Friday, July 3, 2015

Michael Crichton's Timeline


(goodreads.com)

Michael Crichton is one of those interchangeable authors who don't really have a style, as much as they have an agenda of sorts. For Crichton, it's usually a need to demonstrate the need for ethics in science and/or business. The success of one of his novels then rides on how much this theme interferes with the suspense of the fictional framework. At his worst (Rising Sun comes immediately to mind), dumb characters who require exposition bog down the pace of the book; when he refrains from assuming the poor education of his audience, however, these are quite satisfying thriller machines.

This one falls somewhere in the middle. We're given a number of characters who all have degrees rather than personalities, and who tend to explain various theories to each other when the narrative need arises. There isn't as much ranting about morality, however, leaving the reader to grasp the significance of the various decisions made by this novel's combination of greedy business exec and scientist.

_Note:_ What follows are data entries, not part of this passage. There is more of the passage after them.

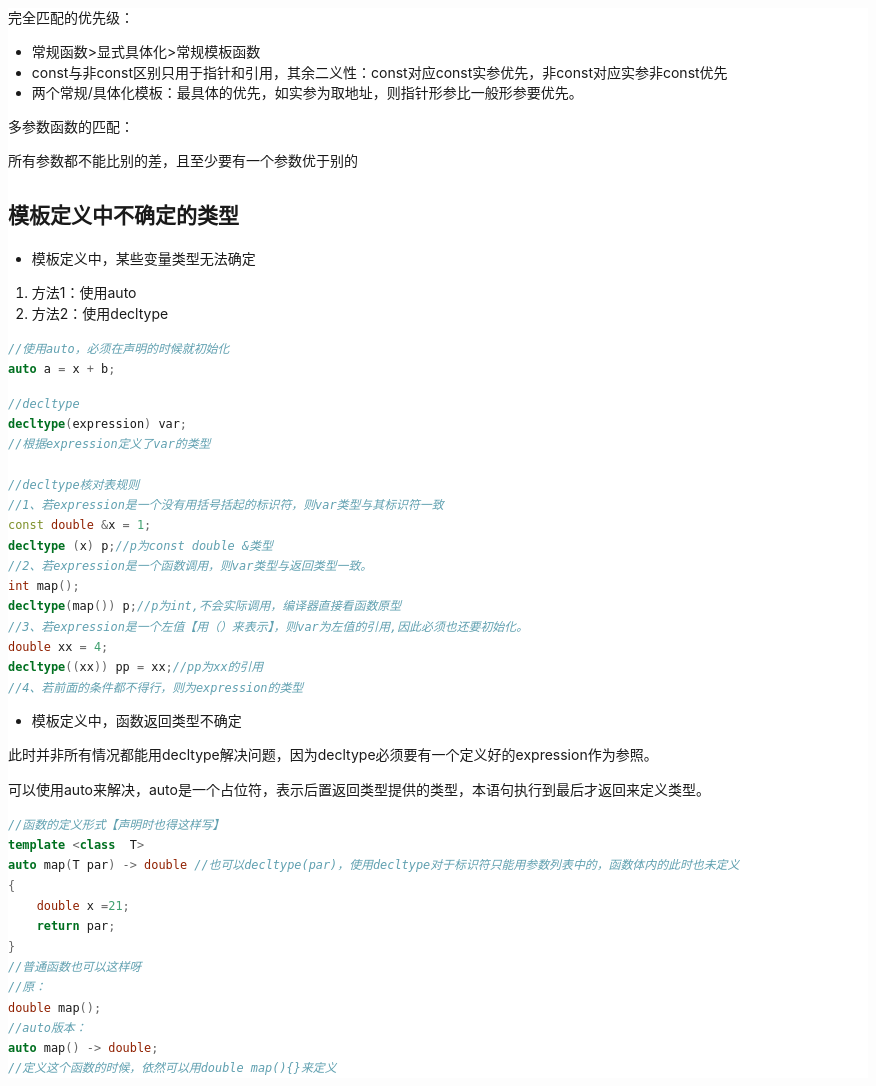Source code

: 完全匹配的优先级：

- 常规函数>显式具体化>常规模板函数
- const与非const区别只用于指针和引用，其余二义性：const对应const实参优先，非const对应实参非const优先
- 两个常规/具体化模板：最具体的优先，如实参为取地址，则指针形参比一般形参要优先。

多参数函数的匹配：

所有参数都不能比别的差，且至少要有一个参数优于别的

## 模板定义中不确定的类型

- 模板定义中，某些变量类型无法确定

1. 方法1：使用auto
2. 方法2：使用decltype

```c++
//使用auto，必须在声明的时候就初始化
auto a = x + b;
```

```c++
//decltype
decltype(expression) var;
//根据expression定义了var的类型

//decltype核对表规则
//1、若expression是一个没有用括号括起的标识符，则var类型与其标识符一致
const double &x = 1;
decltype (x) p;//p为const double &类型
//2、若expression是一个函数调用，则var类型与返回类型一致。
int map();
decltype(map()) p;//p为int,不会实际调用，编译器直接看函数原型
//3、若expression是一个左值【用（）来表示】，则var为左值的引用,因此必须也还要初始化。
double xx = 4;
decltype((xx)) pp = xx;//pp为xx的引用
//4、若前面的条件都不得行，则为expression的类型
```

- 模板定义中，函数返回类型不确定

此时并非所有情况都能用decltype解决问题，因为decltype必须要有一个定义好的expression作为参照。

可以使用auto来解决，auto是一个占位符，表示后置返回类型提供的类型，本语句执行到最后才返回来定义类型。

```c++
//函数的定义形式【声明时也得这样写】
template <class  T>
auto map(T par) -> double //也可以decltype(par)，使用decltype对于标识符只能用参数列表中的，函数体内的此时也未定义
{  
    double x =21;
    return par;
}
//普通函数也可以这样呀
//原：
double map();
//auto版本：
auto map() -> double;
//定义这个函数的时候，依然可以用double map(){}来定义
```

For this is really Jurassic Park moved into Medieval Times. A corporation has been secretly using technology to develop a future entertainment empire based on recreating historical eras. They do this by sending people through quantum wormholes into parallel universes that sit along a different timeline. It's not really explained how this travel affects the timeline of the home universe, which it definitely does since messages are passed along the timestream. Perhaps Crichton thought that using up the first third of the book on explaining the theory, as well as setting up plot points, would be challenging enough for the modern reader.

The rest of the book takes place in the author's recreation of Europe in 1357. His descriptions really shine here, and are written with obvious love and interest in the time period. This setting provides Crichton with an almost ridiculous amount of obstacles for the heroes to overcome, on top of providing a "ticking clock" in the form of how long the explorers' batteries will last. He intersperses present and past time cliffhangers with expertise, never losing control of where anyone is at any particular time.

The only real problem here depends on your personal ability to ignore the silliness of the time travel science portrayed here. It only really exists in order to get his players into the past, and to produce technological problems for the people who stay in the present. It doesn't feel as integrated as the genetic and chaos math parts of Jurassic Park were. And as in that novel, it leads to a suitable end for a greedy lead character.

In the end, this is a good one or two day read, suitable for a palate cleanser in-between "serious" novels. If the action movies aren't good enough for you this year, perhaps this will satisfy your yearning. If given the choice, though, I'd recommend starting with The Andromeda Strain or Jurassic Park instead. This is more like a watered-down but well made sequel than a summer blockbuster.